Crystal Ball or Rear-View Mirror? Danish Consumer Expectations
1 Introduction
In macroeconomic theory from the 1960s and 1970s, inflation expectations play a central role (Friedman 1968). In adaptive expectations models, agents form expectations about future inflation partly from past inflation. This matters because expectations can influence wage-setting, price-setting, consumption decisions, and therefore the inflation process itself. Central banks also monitor inflation expectations because well-anchored expectations can make inflation easier to stabilise. For further reading about how real interest rates are affected by inflation expectations, see the Danish National Banks overview (in Danish)
In this analysis, I use Statistics Denmark’s consumer survey on perceived and expected price developments to study two questions. First, do Danish consumers form expectations adaptively, by linking expected future price developments to recently perceived price increases? Second, are Danish consumers future-predicting prophets and wizards, or do their expectations have limited forecasting power?
The results suggest a clear “rear-view mirror” pattern. Actual year-over-year CPI inflation is strongly associated with consumers’ perceived price increases, meaning that consumers do register periods of high inflation. Perceived price increases are also positively related to expected future price developments, suggesting some degree of adaptive expectation formation. However, these expectations are a weak and unstable predictor of future inflation. Across several forward-looking horizons, the correlation between expected price developments and later CPI inflation is small, and the relationship remains unclear even when major shock periods such as the financial crisis and the 2021–2023 inflation surge are excluded. Overall, Danish consumers appear better at recognising inflation after it has happened than predicting where inflation is going.
2 Method
This analysis combines Danish consumer survey data with official inflation data from Statistics Denmark between 2001 and 2026. Consumer perceptions and expectations are taken from the FORV1 survey, which asks households how they perceive recent price developments and how they expect prices to develop over the next 12 months. Actual inflation is measured using CPI data from Statistics Denmark and converted into year-over-year inflation rates. The dataset therefore allows a comparison between actual inflation, perceived past price developments, and expected future price developments.
The consumer survey variables are balance indicators, not actual percentage inflation rates. The survey variables are measured on a scale from minus 100 to 100. For perceived past prices, a value of 50 means that consumers on balance report prices as somewhat higher than one year earlier, while −50 means that prices are perceived as roughly unchanged. For expected prices, 50 means that consumers expect prices to rise at about the same pace as currently, while −50 means that they expect prices to remain unchanged. Higher values therefore indicate stronger perceived or expected price pressure, but they should not be interpreted as exact inflation forecasts. Further information can be found here.
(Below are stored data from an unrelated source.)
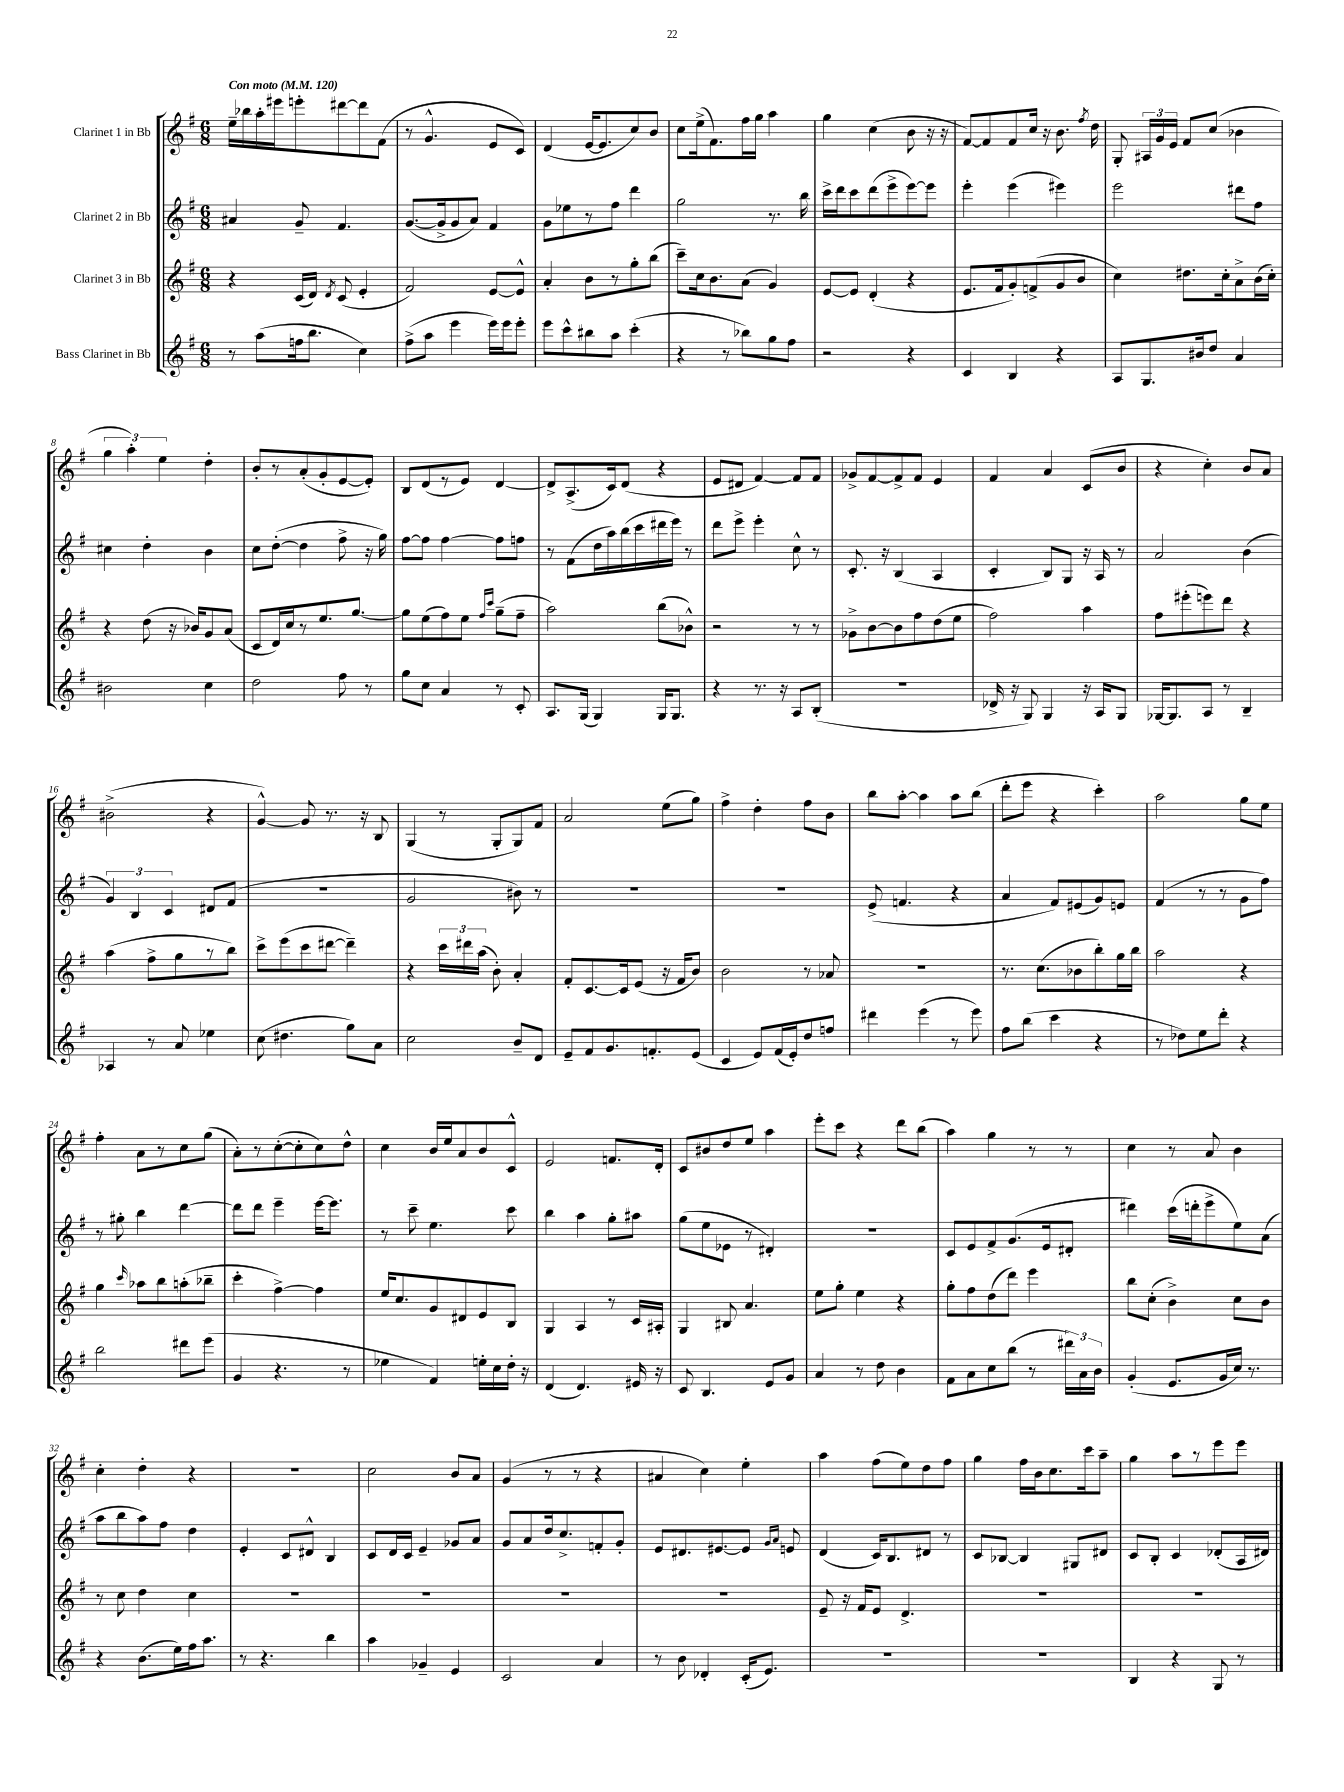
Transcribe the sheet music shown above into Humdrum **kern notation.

**kern	**kern	**kern	**kern
*staff4	*staff3	*staff2	*staff1
*clefG2	*clefG2	*clefG2	*clefG2
*k[f#]	*k[f#]	*k[f#]	*k[f#]
*M6/8	*M6/8	*M6/8	*M6/8
*MM120	*MM120	*MM120	*MM120
8r	4r	4a#/	16ee~\LL
.	.	.	16bb-\
(8aa\L	.	.	16aa'\
.	.	.	16eee#\J
16ff\k	(16c/LL	8g~/	8eee'\
8.bb\J	16d/JJ)	.	.
.	8qd/	.	.
.	(8c/	4.f#/	[8ddd#\
4cc\)	4e'/	.	8ddd#\]
.	.	.	(8f#\J
=	=	=	=
(8ff#^\L	2f#/)	([8.g/L	8r
8aa\J	.	.	4.g^^/
.	.	16g^/]k	.
4eee\	.	8g/	.
.	.	8a/J)	.
16eee\LL)	[8e/L	4f#/	8e/L
16eee\J	.	.	.
8eee'\J	8e^^/]J	.	8c/J)
=	=	=	=
8eee\L	4a'/	8g\L	(4d/
8ccc^^\	.	8ee-\	.
8bb#\	8b\L	8r	[16e/LK
.	.	.	8.e/]
8aa\J	8r	8ff#\J	.
(4ccc'\	8gg'\	4ddd\	8cc/)
.	(8bb\J	.	8b/J
=	=	=	=
4r	8ccc~\L)	2gg\	8cc\L
.	16cc\k	.	(16ee^\k
.	8.b\	.	8.f#\)
8r	.	.	.
8bb-\L)	(8a\J	.	16ff#\L
.	.	.	16gg\JJ
8gg\	4g/)	8.r	4aa\
8ff#\J	.	.	.
.	.	16bb\	.
=	=	=	=
2r	[8e/L	16ccc^\LL	4gg\
.	.	16ddd\J	.
.	8e/]J	8ccc\	.
.	(4d'/	(8ddd\	(4cc\
.	.	8eee^\	.
4r	4r	[8eee\)	8b\
.	.	8eee\]J	16r
.	.	.	16r
=	=	=	=
4c/	8.e/L	4eee'\	[8f#/L)
.	.	.	8f#/]
.	16f#/k	.	.
4B/	8g'/)	(4eee\	8f#/
.	(8f^/	.	16cc/Jk
.	.	.	16r
4r	8g/	4eee#\)	8.b\
.	8b/J	.	.
.	.	.	8qff#/
.	.	.	16dd\
=	=	=	=
8A/L	4cc\)	2eee\	8G'/
8.G/	.	.	24A#/LL
.	.	.	24g/
.	.	.	24e/JJ
.	8.dd#\L	.	8f#/L
16b#/k	.	.	.
8dd/J	.	.	(8cc/J
.	16cc'\k	.	.
4a/	8a^\	8ddd#\L	4b-\
.	(16b\L	8ff#\J	.
.	16cc'\JJ)	.	.
=	=	=	=
2b#\	4r	4cc#\	6gg\
.	.	.	6aa'\)
.	(8dd\	4dd'\	.
.	.	.	6ee\
.	16r	.	.
.	16b-/LK)	.	.
4cc\	8g/	4b\	4dd'\
.	(8a/J	.	.
=	=	=	=
2dd\	8c/L	8cc\L	8b'/L
.	16d/L)	([8dd'\J	8r
.	16cc/J	.	.
.	8r	4dd\]	(8a'/
.	8.ee/	.	8g'/
8ff#\	.	8ff#^\	[8e/
.	[8.gg/J	.	.
8r	.	16r	8e'/]J)
.	.	16gg\)	.
=	=	=	=
8gg\L	8gg\]L	[8ff#\L	8B/L
8cc\J	(8ee\	8ff#\]J	(8d/
4a/	8ff#\)	[4ff#\	8r
.	8ee\J	.	8e/J)
.	16qqff#/LL	.	.
.	16qqccc/JJ	.	.
8r	(8gg~\L	8ff#\]L	[4d/
8c'/	8ff#~\J	8ff\J	.
=	=	=	=
8.A/L	2aa\)	8r	8d^/]L
.	.	(8f#\L	(8.A^/
(16G/Jk	.	.	.
4G/)	.	16dd\L	.
.	.	16aa\)	16c/k)
.	.	(16bb\	(8d/J
.	.	16ccc\	.
16G/LK	(8bb\L	16ddd#\	4r
8.G/J	.	16eee\JJ)	.
.	8b-^^\J)	8r	.
=	=	=	=
4r	2r	8ddd\L	8e/L
.	.	8eee^\J	8d#/J
8.r	.	4eee'\	[4f#/)
16r	.	.	.
8A/L	8r	8cc^^\	8f#/]L
(8B'/J	8r	8r	8f#/J
=	=	=	=
2.r	8g-^\L	8.c'/	8g-^/L
.	[8b\	.	[8f#/
.	.	16r	.
.	8b\]	(4B/	8f#^/]
.	8ff#\	.	8f#/J
.	(8dd\	4A/	4e/
.	8ee\J	.	.
=	=	=	=
16d-^/	2ff#\)	4c'/	4f#/
16r	.	.	.
8G/)	.	.	.
4G/	.	8B/L)	4a/
.	.	8G/J	.
16r	4aa\	16r	(8c/L
16A/LK	.	16A/	.
8G/J	.	8r	8b/J
=	=	=	=
[16G-/LK	8ff#\L	2a/	4r
8.G-/]	.	.	.
.	(8eee#'\	.	.
8A/J	8eee\)	.	4cc'\)
8r	8ddd\J	.	.
4B~/	4r	(4b\	8b/L
.	.	.	8a/J
=	=	=	=
4A-/	(4aa\	6g/)	(2b#^\
.	.	6B/	.
8r	8ff#^\L	.	.
.	.	6c/	.
8a/	8gg\	.	.
4ee-\	8r	8d#/L	4r
.	8bb\J)	(8f#/J	.
=	=	=	=
(8cc\	8ccc^\L	2.r	[4g^^/)
4.dd#\	(8eee\	.	.
.	8ccc\	.	8g/]
.	[8ddd#\J	.	8.r
8gg\L)	4ddd#~\])	.	.
.	.	.	16r
8a\J	.	.	8B/
=	=	=	=
2cc\	4r	2g/	(4G/
.	24ccc\LL	.	8r
.	24ddd#\	.	.
.	(24aa\JJ	.	.
.	8b'\)	.	8G'/L
8b~/L	4a'/	8b#\)	8G/)
8d/J	.	8r	8f#/J
=	=	=	=
8e~/L	8f#'/L	2.r	2a/
8f#/	[8.c/	.	.
8.g/	.	.	.
.	16c/]k	.	.
.	(8e/J	.	.
8.f'/	.	.	.
.	16r	.	(8ee\L
.	16f#/LK	.	.
(8e/J	8b/J)	.	8gg\J)
=	=	=	=
4c/	2b\	2.r	4ff#^\
8e/L)	.	.	4dd'\
(16f#/L	.	.	.
16e'/J)	.	.	.
8dd/	8r	.	8ff#\L
8ff/J	8a-/	.	8b\J
=	=	=	=
4ddd#\	2.r	(8e^/	8bb\L
.	.	4.f/	[8aa'\J
(4eee\	.	.	4aa\]
8r	.	4r	8aa\L
8eee\)	.	.	(8bb\J
=	=	=	=
8ff#\L	8.r	4a/	8ddd'\L
(8bb\J	.	.	8eee\J
.	(8.cc\L	.	.
4ccc\	.	8f#/L)	4r
.	8b-\	(8e#/	.
4r	8bb'\)	8g/)	4ccc'\)
.	16gg\L	8e/J	.
.	16bb\JJ	.	.
=	=	=	=
8r	2aa\	(4f#/	2aa\
8dd-\L)	.	.	.
8ee\	.	8r	.
8ddd'\J	.	8r	.
4r	4r	8g\L	8gg\L
.	.	8ff#\J)	8ee\J
=	=	=	=
2bb\	4gg\	8r	4ff#'\
.	.	8gg#'\	.
.	16qqccc/	.	.
.	8aa-\L	4bb\	8a\L
.	8bb\	.	8r
8ddd#\L	(8aa'\	[4ddd\	8cc\
(8eee\J	8bb-~\J	.	(8gg\J
=	=	=	=
4g/	4ccc'\	8ddd\]L	8a'\L)
.	.	8ddd\J	8r
4.r	[4ff#^\)	4eee~\	([8cc'\
.	.	.	8cc'\]
.	4ff#\]	[16eee\LK	8cc\)
.	.	8.eee\]J	.
8r	.	.	8dd^^\J
=	=	=	=
4ee-\	16ee/LK	8r	4cc\
.	8.cc/	.	.
.	.	8ccc~\	.
4f#/)	8g/	4.ee\	16b/LL
.	.	.	16ee/J
.	8d#/	.	8a/
16ee'\LL	8e/	.	8b/
16cc\	.	.	.
16dd'\JJ	8B/J	8ccc\	8c^^/J
16r	.	.	.
=	=	=	=
(4d/	4G/	4bb\	2e/
4.d/)	4A/	4aa\	.
.	8r	8gg'\L	8.f/L
16e#/	16c/LL	8aa#\J	.
16r	16A#'/JJ	.	16d'/Jk
=	=	=	=
8c/	4G/	(8gg\L	8c/L
4.B/	.	8ee\	8b#/
.	8B#/	8e-\J	8dd/
.	4.a/	8r	8ee/J
8e/L	.	4d#'/)	4aa\
8g/J	.	.	.
=	=	=	=
4a/	8ee\L	2.r	8eee'\L
.	8gg'\J	.	8ccc\J
8r	4ee\	.	4r
8dd\	.	.	.
4b\	4r	.	8ddd\L
.	.	.	(8bb\J
=	=	=	=
8f#\L	8gg'\L	8c/L	4aa\)
8a\	8ff#\	8e/	.
8cc\	(8dd\	8f#^/	4gg\
(8bb\J	8ddd\J)	(8.g/	.
8r	4eee\	.	8r
.	.	16e/k	.
24ddd#\LL)	.	8d#'/J	8r
24a\	.	.	.
24b\JJ	.	.	.
=	=	=	=
(4g'/	8bb\L	4ddd#\)	4cc\
.	(8cc'\J	.	.
8.e/L	4b^\)	(16ccc\LL	8r
.	.	16ddd'\J	.
.	.	8eee^\	8a/
16g/L	.	.	.
16cc/JJ)	8cc\L	8ee\)	4b\
8.r	.	.	.
.	8b\J	(8a\J	.
=	=	=	=
4r	8r	8aa\L	4cc'\
.	8cc\	8bb\	.
(8.b\L	4dd\	8aa\)	4dd'\
.	.	8ff#\J	.
16ee\L)	.	.	.
16ff#\J	4cc\	4dd\	4r
8.aa\J	.	.	.
=	=	=	=
8r	2.r	4e'/	2.r
4.r	.	.	.
.	.	8c/L	.
.	.	8d#^^/J	.
4bb\	.	4B/	.
=	=	=	=
4aa\	2.r	8c/L	2cc\
.	.	16d/L	.
.	.	16c/JJ	.
4g-~/	.	4e~/	.
4e/	.	8g-/L	8b/L
.	.	8a/J	8a/J
=	=	=	=
2c/	2.r	8g/L	(4g/
.	.	8a/	.
.	.	16dd/k	8r
.	.	8.cc^/	.
.	.	.	8r
4a/	.	8f'/	4r
.	.	8g'/J	.
=	=	=	=
8r	2.r	8e/L	4a#/
8b\	.	8.d#/	.
4d-'/	.	.	4cc\)
.	.	[8.e#/	.
(16c'/LK	.	8e#/]J	4ee'\
8.e/J)	.	.	.
.	.	16qqg/LL	.
.	.	16qqa/JJ	.
.	.	8e/	.
=	=	=	=
2.r	8e~/	(4d/	4aa\
.	16r	.	.
.	16f#/LK	.	.
.	8e/J	16c/LK)	(8ff#\L
.	.	8.B/	.
.	4.d^/	.	8ee\)
.	.	8d#/J	8dd\
.	.	8r	8ff#\J
=	=	=	=
2.r	2.r	8c/L	4gg\
.	.	[8B-/J	.
.	.	4B-/]	16ff#\LL
.	.	.	16b\J
.	.	.	8.cc\
.	.	8G#/L	.
.	.	.	16ccc\k
.	.	8d#/J	8aa~\J
=	=	=	=
4B/	2.r	8c/L	4gg\
.	.	8B'/J	.
4r	.	4c/	8aa\L
.	.	.	8r
8G/	.	(8d-'/L	8eee\
8r	.	16A/L	8eee\J
.	.	16d#/JJ)	.
==	==	==	==
*-	*-	*-	*-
The strategy is descriptive as I compare actual inflation with perceived inflation to test whether consumers recognise inflation after it occurs. I then compare perceived price developments with expected price developments to assess whether expectations appear adaptive. Finally, I compare expected price developments with future inflation at different horizons to evaluate whether consumer expectations contain predictive information.
3 Results
Figure 1 shows that Danish inflation is usually quite stable, but with clear extreme periods around the financial crisis and the Corona/inflation shock. Figure 2 then shows that consumers do realise when inflation has risen: actual year-to-year inflation is clearly connected with perceived price development. Figure 3 shows a positive relationship between perceived recent price development and expected future price development. Consumers who report stronger recent price increases also tend to expect stronger future price pressure. However, this should be interpreted cautiously because the two survey scales are not directly identical: a value of 0 in perceived inflation means that prices are “a little higher”, while a value of 0 in expected inflation means that prices are expected to “increase more slowly than now.” The figure is therefore best understood as evidence of a positive correlation, rather than a precise measure of adaptive expectations.
However, Figure 4 shows the main result: consumers are not future-predicting prophets and wizards. Expected price development has no clear or stable relationship with actual future inflation across the different lags. Even when the extreme shock periods are removed, the relationship is still weak. Overall, Danish consumers seem much better at noticing inflation after it has happened than predicting where inflation is going.